== Segment start ==

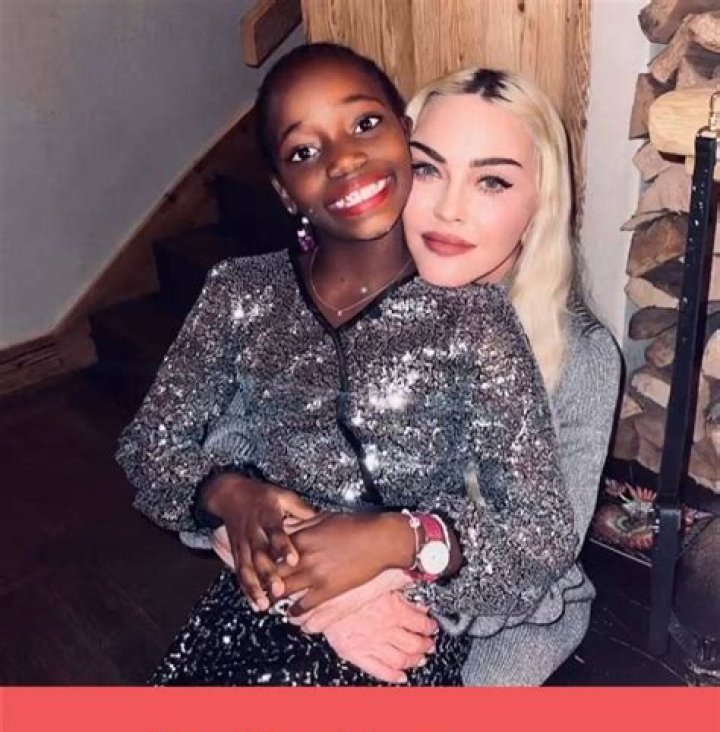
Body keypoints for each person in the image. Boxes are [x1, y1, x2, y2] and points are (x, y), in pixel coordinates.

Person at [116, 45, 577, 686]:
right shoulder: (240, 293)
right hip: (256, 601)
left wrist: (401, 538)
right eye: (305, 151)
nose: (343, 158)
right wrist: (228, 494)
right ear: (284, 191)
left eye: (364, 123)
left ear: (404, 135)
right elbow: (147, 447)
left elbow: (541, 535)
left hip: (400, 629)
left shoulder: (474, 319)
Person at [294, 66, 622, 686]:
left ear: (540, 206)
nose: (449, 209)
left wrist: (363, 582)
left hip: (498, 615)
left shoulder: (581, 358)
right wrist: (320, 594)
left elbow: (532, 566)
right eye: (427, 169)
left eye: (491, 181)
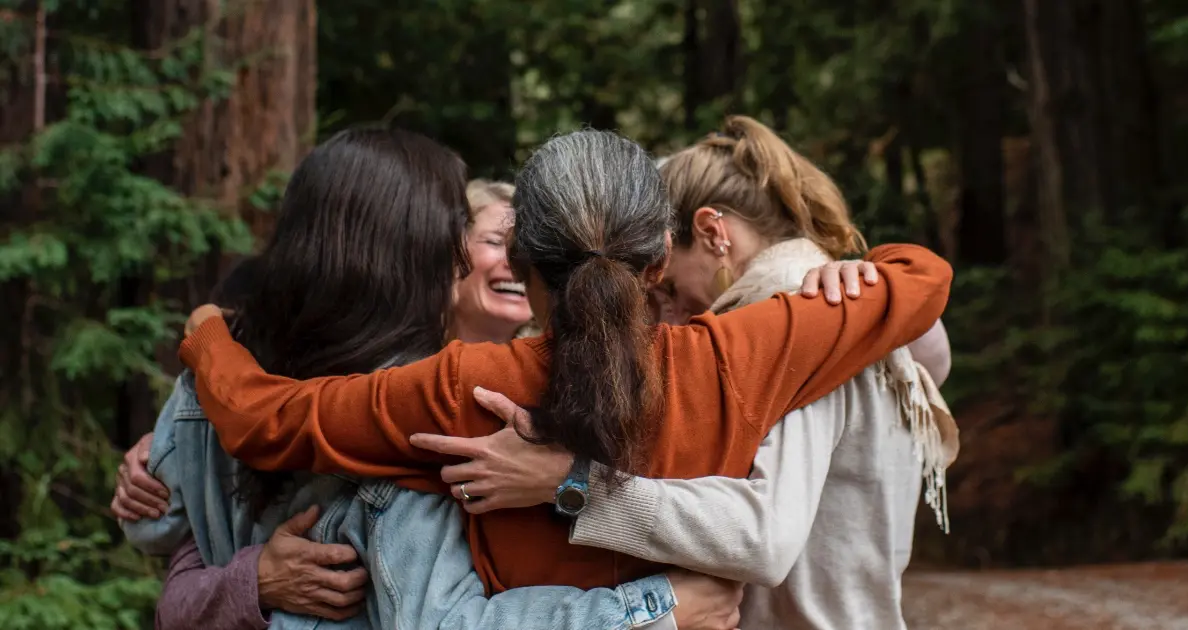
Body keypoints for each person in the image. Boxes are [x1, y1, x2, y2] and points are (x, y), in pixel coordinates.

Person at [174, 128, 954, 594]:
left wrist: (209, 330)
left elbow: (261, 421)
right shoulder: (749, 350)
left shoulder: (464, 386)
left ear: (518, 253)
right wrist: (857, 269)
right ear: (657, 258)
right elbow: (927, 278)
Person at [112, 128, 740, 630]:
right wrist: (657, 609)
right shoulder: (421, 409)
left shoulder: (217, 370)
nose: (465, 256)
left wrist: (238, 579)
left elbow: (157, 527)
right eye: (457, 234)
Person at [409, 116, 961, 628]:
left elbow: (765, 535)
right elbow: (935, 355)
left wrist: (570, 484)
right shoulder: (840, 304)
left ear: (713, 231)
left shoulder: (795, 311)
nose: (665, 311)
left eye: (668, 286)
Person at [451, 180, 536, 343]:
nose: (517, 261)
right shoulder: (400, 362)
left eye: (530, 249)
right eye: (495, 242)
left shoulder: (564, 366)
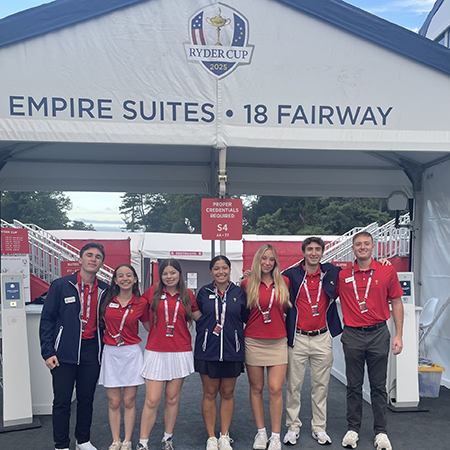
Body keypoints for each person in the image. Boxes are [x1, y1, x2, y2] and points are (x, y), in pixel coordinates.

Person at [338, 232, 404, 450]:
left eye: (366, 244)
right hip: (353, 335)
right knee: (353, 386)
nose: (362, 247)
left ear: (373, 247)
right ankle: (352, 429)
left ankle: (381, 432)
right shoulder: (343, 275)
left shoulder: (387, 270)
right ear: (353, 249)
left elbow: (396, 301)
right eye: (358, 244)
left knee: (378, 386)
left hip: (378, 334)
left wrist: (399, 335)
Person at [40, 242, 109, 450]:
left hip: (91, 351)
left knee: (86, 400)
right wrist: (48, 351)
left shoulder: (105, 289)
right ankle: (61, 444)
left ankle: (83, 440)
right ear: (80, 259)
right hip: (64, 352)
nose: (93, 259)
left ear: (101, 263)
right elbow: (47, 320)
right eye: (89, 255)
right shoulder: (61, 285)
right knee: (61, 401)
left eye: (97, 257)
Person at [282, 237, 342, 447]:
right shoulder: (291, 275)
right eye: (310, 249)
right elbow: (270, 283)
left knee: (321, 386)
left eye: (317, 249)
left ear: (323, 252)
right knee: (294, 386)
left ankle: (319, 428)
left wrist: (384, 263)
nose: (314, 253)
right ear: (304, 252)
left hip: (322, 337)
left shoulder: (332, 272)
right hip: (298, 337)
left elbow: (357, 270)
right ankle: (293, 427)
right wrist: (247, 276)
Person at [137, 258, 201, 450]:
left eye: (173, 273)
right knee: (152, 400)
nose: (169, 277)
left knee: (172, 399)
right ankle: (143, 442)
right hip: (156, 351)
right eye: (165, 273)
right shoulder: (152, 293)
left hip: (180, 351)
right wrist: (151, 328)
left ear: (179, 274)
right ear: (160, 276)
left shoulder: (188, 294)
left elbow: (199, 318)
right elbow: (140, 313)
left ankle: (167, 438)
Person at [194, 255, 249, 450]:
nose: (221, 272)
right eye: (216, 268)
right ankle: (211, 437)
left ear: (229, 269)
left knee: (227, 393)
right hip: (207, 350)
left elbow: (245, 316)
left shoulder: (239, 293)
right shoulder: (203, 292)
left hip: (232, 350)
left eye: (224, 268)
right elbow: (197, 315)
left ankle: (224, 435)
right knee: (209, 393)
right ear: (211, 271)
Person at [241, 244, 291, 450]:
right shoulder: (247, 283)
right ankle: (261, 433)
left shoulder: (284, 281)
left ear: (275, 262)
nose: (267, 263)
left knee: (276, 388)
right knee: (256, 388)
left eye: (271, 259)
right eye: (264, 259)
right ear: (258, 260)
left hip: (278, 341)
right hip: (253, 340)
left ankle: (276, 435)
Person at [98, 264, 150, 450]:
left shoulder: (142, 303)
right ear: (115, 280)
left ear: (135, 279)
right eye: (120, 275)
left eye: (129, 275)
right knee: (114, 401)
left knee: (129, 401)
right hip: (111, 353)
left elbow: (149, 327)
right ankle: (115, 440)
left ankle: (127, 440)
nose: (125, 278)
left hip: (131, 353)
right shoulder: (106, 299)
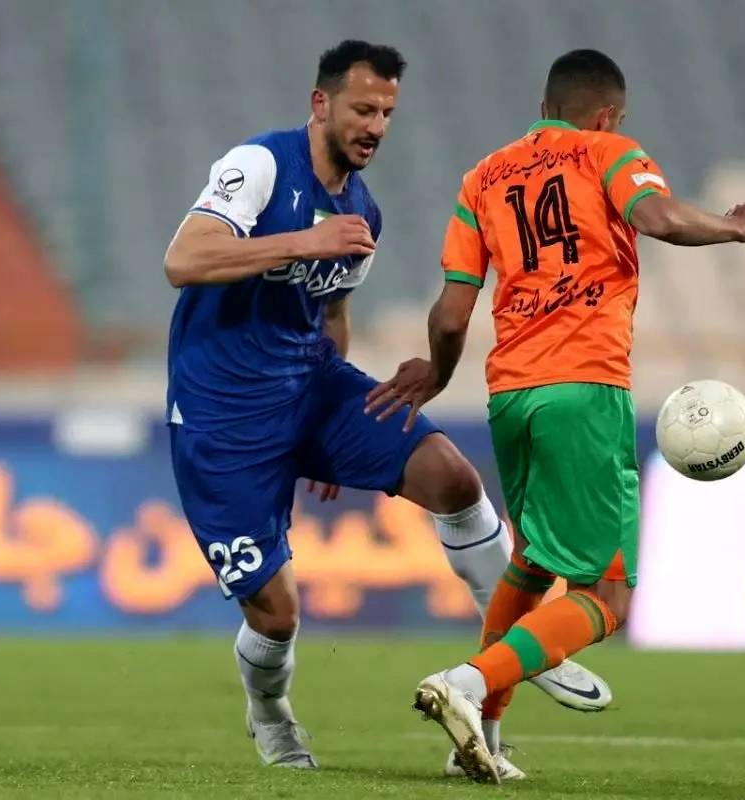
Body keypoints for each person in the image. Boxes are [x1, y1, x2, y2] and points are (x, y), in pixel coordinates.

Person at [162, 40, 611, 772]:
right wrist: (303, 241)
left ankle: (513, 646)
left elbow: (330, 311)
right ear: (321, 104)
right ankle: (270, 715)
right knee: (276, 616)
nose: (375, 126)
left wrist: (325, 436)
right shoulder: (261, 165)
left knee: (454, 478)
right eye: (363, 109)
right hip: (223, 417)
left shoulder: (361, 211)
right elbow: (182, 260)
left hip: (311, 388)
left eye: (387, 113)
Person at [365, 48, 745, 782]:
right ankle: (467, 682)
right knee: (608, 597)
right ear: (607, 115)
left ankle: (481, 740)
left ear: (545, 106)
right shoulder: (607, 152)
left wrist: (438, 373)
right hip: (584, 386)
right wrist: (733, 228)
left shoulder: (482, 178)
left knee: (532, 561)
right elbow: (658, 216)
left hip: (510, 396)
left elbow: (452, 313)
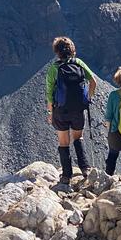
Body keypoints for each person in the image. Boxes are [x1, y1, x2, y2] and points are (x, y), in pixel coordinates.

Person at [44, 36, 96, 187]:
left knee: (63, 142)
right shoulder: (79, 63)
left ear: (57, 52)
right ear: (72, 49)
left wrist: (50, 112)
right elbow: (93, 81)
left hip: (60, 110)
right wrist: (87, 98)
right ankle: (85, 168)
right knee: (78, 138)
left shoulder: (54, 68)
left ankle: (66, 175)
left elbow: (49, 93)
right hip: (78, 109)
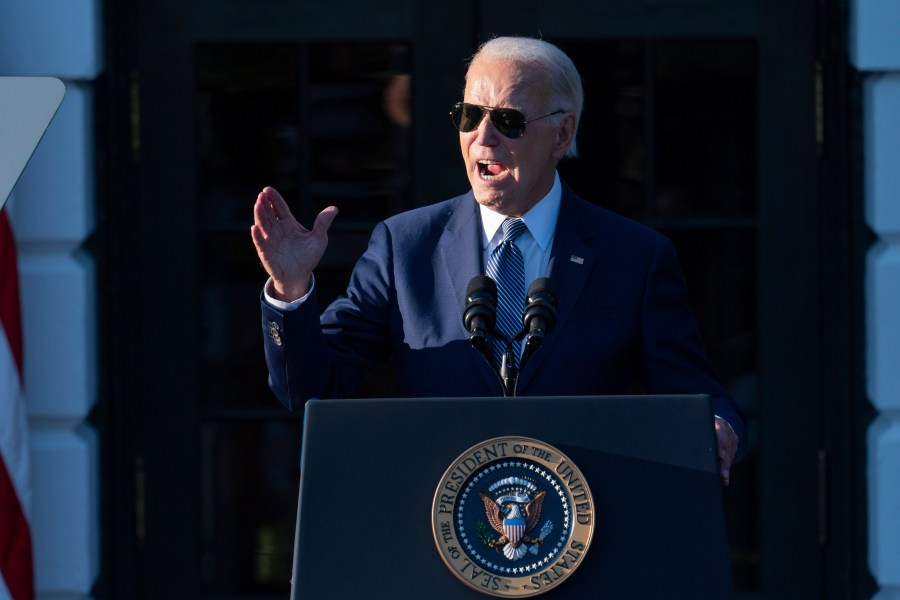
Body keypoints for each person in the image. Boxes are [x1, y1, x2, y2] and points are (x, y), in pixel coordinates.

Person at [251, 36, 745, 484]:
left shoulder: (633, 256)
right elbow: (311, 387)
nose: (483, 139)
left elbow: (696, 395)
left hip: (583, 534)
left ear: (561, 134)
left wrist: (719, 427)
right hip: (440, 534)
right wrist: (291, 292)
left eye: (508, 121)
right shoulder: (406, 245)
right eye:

== Segment end ==

Give again, word for word, every line from the top of the entries above to the line holding "left elbow: (765, 535)", both included. Leave the pictures out.

◆ **WRITTEN ANSWER**:
Body keypoints for each person in the image. Boxes are [x1, y1, x2, y2] and points are (x, y), in pixel coordinates.

Person at [116, 45, 577, 686]:
right shoulder: (240, 293)
right hip: (256, 601)
left wrist: (401, 538)
right eye: (305, 151)
nose: (343, 158)
right wrist: (228, 494)
right ear: (284, 191)
left eye: (364, 123)
left ear: (404, 135)
right elbow: (147, 447)
left elbow: (541, 535)
left hip: (400, 629)
left shoulder: (474, 319)
Person at [294, 66, 622, 686]:
left ear: (540, 206)
nose: (449, 209)
left wrist: (363, 582)
left hip: (498, 615)
left shoulder: (581, 358)
right wrist: (320, 594)
left elbow: (532, 566)
right eye: (427, 169)
left eye: (491, 181)
Body keypoints for each person in the image. Boxes are [x1, y1, x2, y2] and points are (x, y), in pixel coordinates.

Person at [174, 128, 954, 594]:
left wrist: (209, 330)
left elbow: (261, 421)
right shoulder: (749, 350)
left shoulder: (464, 386)
left ear: (518, 253)
right wrist: (857, 269)
right ear: (657, 258)
right elbow: (927, 278)
Person at [112, 128, 740, 630]:
right wrist: (657, 609)
right shoulder: (421, 409)
left shoulder: (217, 370)
nose: (465, 256)
left wrist: (238, 579)
left elbow: (157, 527)
right eye: (457, 234)
Person at [409, 116, 961, 628]:
left elbow: (765, 535)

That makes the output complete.